Submitted by Dave Walker
Flexibility refers to the range of motion possible at a joint or series of joints. A certain amount of flexibility is necessary for body movements, and our increased sedentary lifestyles and inactivity are the major contributors to the loss of flexibility. Most people tend to lack flexibility in the posterior thigh, anterior hip, lower back, neck and shoulders. This often results in the inability to perform tasks that were, at one time, easily executed, or can even result in irritation or injury to the joints that have lost flexibility due to inactivity.
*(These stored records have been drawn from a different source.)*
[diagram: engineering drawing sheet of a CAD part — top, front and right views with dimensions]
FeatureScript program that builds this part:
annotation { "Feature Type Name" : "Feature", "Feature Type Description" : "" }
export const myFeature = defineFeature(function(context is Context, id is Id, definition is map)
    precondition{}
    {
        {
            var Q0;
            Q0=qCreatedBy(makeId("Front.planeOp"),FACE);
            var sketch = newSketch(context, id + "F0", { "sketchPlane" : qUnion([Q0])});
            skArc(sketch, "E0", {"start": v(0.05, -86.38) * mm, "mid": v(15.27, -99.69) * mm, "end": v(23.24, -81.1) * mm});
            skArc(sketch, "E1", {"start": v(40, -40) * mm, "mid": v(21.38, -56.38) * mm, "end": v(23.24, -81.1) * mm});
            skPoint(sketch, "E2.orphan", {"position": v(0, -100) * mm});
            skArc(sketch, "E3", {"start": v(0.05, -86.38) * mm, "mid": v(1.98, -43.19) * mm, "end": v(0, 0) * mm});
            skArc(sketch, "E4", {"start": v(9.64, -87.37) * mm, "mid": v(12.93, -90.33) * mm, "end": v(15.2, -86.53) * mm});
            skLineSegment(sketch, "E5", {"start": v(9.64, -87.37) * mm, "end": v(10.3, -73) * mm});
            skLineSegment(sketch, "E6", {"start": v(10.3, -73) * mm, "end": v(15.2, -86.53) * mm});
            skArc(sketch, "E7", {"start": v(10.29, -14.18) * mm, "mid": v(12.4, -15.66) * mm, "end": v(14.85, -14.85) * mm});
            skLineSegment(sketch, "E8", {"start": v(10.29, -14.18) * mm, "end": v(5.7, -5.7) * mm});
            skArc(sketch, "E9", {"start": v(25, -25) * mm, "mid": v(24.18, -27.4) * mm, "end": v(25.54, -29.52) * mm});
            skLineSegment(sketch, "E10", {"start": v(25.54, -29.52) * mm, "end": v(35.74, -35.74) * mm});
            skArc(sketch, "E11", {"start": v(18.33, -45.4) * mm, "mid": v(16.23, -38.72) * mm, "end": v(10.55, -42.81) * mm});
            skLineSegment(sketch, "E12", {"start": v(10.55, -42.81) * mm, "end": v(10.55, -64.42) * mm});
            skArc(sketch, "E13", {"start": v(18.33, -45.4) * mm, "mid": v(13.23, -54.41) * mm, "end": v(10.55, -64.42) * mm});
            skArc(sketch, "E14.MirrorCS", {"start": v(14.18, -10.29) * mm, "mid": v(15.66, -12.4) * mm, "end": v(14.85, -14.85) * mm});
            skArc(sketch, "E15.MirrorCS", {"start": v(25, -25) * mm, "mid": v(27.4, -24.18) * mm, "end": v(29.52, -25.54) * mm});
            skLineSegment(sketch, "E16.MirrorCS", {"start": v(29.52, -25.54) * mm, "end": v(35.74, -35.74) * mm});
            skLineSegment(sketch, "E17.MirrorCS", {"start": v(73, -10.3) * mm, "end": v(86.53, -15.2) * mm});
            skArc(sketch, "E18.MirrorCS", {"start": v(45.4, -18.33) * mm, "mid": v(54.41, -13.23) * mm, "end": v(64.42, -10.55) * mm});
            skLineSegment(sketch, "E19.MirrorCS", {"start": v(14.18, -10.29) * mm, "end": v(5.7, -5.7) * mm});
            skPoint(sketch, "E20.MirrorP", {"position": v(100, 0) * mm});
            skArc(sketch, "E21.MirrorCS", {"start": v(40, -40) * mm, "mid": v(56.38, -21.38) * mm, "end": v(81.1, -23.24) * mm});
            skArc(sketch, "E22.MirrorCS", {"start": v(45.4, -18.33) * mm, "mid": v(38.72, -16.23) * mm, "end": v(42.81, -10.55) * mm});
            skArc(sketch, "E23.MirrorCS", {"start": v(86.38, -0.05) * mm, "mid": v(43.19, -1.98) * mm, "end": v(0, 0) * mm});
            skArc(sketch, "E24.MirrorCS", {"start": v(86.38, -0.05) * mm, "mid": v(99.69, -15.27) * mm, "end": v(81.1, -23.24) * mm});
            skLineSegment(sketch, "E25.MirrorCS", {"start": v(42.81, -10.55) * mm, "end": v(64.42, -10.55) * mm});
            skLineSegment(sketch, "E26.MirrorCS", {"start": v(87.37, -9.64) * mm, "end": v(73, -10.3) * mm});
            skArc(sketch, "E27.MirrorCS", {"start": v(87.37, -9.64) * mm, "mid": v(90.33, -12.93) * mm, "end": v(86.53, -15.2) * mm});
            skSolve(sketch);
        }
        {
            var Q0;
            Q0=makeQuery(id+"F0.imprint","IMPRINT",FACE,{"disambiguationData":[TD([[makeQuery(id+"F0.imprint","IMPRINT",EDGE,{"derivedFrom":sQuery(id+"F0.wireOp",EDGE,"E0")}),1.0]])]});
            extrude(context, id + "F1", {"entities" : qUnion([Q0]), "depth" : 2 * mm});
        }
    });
Millions of dollars are lost in our economy today because of injuries that could be reduced by good flexibility programs, without particularly lower back problem leading the way among others.
To increase overall body flexibility, engage in basic flexibility exercises that will affect the large muscle groups of the areas of concern. Be sure to "warm up" the body before stretching by doing some light exercise that will increase the blood flow to the muscles and possibly bring a light perspiration to the forehead. Some basic guidelines for stretching mentioned in the book:
1. Do it daily because it takes time to make progress.
2. Use simple exercises for each muscle group involved.
3. Warm up properly before beginning to stretch.
4. Stretch slowly without jerky, explosive movements.
5. After reaching the stretch point, hold for at least ten seconds.
6. Stretch muscles that are relaxed, not flexed.
7. At the end of the stretch, move slowly back to the starting position.
8. Stretching is not a competition. Stretch only to your personal capabilities.
9. NO PAIN, NO GAIN is a fallacy. If it hurts, STOP!
Develop a safe and effective flexibility program. It can enhance your total wellness and enjoyment of life.